WORK INSTRUCTIONS: Pull out each line of the listing that contains the string "Layer", and copy every such line in full.

ENTRIES SUPPLIED:
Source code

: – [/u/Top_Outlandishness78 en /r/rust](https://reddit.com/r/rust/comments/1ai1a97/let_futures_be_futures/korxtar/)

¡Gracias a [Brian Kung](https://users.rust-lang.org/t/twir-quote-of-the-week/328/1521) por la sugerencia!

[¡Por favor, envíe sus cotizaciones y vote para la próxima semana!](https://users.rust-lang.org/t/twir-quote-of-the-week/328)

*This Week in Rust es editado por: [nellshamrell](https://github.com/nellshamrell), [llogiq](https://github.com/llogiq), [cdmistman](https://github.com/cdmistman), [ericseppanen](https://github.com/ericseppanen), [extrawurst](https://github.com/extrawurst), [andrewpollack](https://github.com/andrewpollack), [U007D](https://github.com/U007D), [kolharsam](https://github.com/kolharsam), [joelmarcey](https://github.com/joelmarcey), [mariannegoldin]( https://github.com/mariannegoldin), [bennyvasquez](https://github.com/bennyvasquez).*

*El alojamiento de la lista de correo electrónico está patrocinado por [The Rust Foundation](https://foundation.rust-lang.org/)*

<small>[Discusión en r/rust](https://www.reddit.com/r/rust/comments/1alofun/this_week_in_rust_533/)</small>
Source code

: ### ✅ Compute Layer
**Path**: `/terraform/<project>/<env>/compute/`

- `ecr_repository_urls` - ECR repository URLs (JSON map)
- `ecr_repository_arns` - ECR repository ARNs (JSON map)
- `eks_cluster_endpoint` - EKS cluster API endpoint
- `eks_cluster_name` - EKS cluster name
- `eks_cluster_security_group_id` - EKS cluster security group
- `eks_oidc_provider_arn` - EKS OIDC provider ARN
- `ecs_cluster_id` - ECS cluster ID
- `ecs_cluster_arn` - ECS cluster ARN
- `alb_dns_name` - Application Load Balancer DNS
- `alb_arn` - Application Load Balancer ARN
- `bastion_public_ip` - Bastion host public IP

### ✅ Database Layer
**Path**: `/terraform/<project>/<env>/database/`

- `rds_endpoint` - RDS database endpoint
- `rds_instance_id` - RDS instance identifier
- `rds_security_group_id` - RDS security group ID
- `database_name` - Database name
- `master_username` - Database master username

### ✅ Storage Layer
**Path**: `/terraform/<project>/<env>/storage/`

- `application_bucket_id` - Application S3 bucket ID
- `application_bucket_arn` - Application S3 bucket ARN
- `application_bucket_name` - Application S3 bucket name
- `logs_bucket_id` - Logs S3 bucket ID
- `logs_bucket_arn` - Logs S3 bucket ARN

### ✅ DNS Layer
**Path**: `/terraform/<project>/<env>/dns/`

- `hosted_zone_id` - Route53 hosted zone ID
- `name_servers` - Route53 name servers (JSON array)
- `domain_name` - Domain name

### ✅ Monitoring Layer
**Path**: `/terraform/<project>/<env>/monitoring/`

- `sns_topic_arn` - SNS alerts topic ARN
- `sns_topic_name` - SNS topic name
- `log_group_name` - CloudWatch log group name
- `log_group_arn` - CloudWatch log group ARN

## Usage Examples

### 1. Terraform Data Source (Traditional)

OUTPUT OF THE TASK:
: ### ✅ Compute Layer
### ✅ Database Layer
### ✅ Storage Layer
### ✅ DNS Layer
### ✅ Monitoring Layer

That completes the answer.